Quant aux maladies liées aux vagues de chaleur, elles devraient principalement toucher les zones nord et ouest, “avec une mortalité associée, bien plus élevée dans la zone ouest, en septembre, octobre et novembre, avec une sensation de chaleur beaucoup plus élevée”. dit l’écologiste.


“L’humidité relative va augmenter, les océans vont se réchauffer et [engendrent des conséquences] sur le continent, et il y aura beaucoup plus de risques sanitaires liés aux vagues de chaleur », explique Ibrahim Sy, collaborateur au Centre de surveillance écologique de Dakar.


Le monde scientifique prendra de plus en plus en compte les variables climatiques liées aux inondations, dont la « pluie ». [qui] c’est une variable importante dans l’apparition de maladies transmises par des vecteurs comme le paludisme, la dengue, la schistosomiase intestinale », poursuit l’écologiste.

« C’est l’humidité relative qui se pose, parfois c’est un problème d’aménagement ou d’aménagement, puisque globalement on constate que c’est dans les zones où les pluies sont les plus abondantes qu’on retrouve un certain dynamisme du moustique anophèle responsable du paludisme. souligne Ibrahim Sy.

En revanche, la fièvre de la vallée du Rift est une maladie qui apparaît dans les zones où il n’y a pas beaucoup d’eau, comme le Ferlo.

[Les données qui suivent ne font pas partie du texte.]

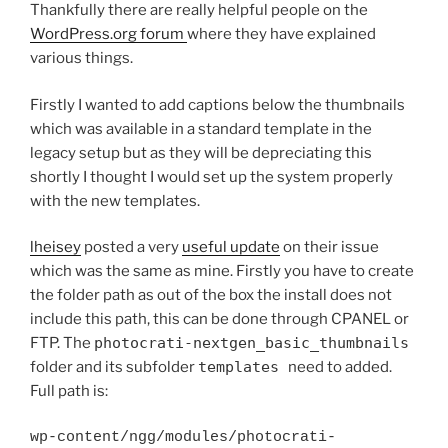
Thankfully there are really helpful people on the
WordPress.org forum
where they have explained
various things.
Firstly I wanted to add captions below the thumbnails
which was available in a standard template in the
legacy setup but as they will be depreciating this
shortly I thought I would set up the system properly
with the new templates.
lheisey
posted a very
useful update
on their issue
which was the same as mine. Firstly you have to create
the folder path as out of the box the install does not
include this path, this can be done through CPANEL or
FTP. The
photocrati-nextgen_basic_thumbnails
folder and its subfolder
templates
need to added.
Full path is:
wp-content/ngg/modules/photocrati-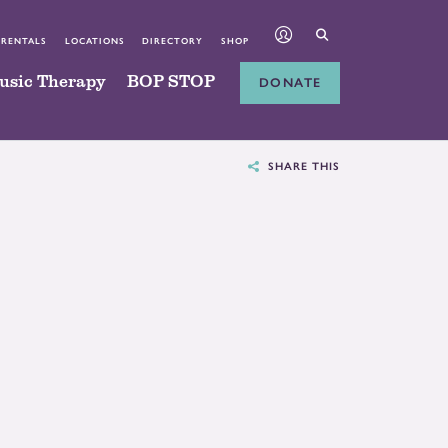
 RENTALS
LOCATIONS
DIRECTORY
SHOP
usic Therapy
BOP STOP
DONATE
SHARE THIS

Les mares peuvent ainsi être des lieux propices à la reproduction d’Aedes, vecteur de cette maladie.

Pollution des eaux et des sols

Enfin, il y a le cas des maladies de l’eau liées à l’eau stagnante telles que les maladies diarrhéiques, notamment le choléra, les maladies de la peau et les parasites intestinaux, également liés au changement climatique.

Le chercheur rapporte que dans ce cas “le problème est la contamination de l’eau”, puisqu’avec les inondations et l’absence de mécanisme éprouvé pour gérer ce phénomène “les eaux de surface et la nappe peuvent être contaminées”.

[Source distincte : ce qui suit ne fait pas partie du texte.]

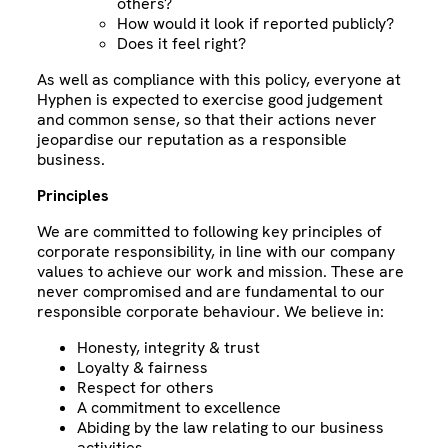
others?
How would it look if reported publicly?
Does it feel right?
As well as compliance with this policy, everyone at
Hyphen is expected to exercise good judgement
and common sense, so that their actions never
jeopardise our reputation as a responsible
business.
Principles
We are committed to following key principles of
corporate responsibility, in line with our company
values to achieve our work and mission. These are
never compromised and are fundamental to our
responsible corporate behaviour. We believe in:
Honesty, integrity & trust
Loyalty & fairness
Respect for others
A commitment to excellence
Abiding by the law relating to our business
activities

Les inondations augmentent le risque d’apparition de ces maladies, le facteur le plus déterminant étant la contamination des eaux et la contamination des sols par les helminthiases, responsables de la schistosomiase intestinale.

Ibrahim Sy indique également que pour les produits agricoles, il est impossible d’obtenir une « traçabilité » des conditions de production (type d’eau, engrais et traitement phytosanitaire).

“C’est toute une chaîne qu’on ne maîtrise pas toujours, et c’est l’acteur final, c’est-à-dire le consommateur, qui doit prendre des mesures pour bien nettoyer avant utilisation”, a-t-il conseillé.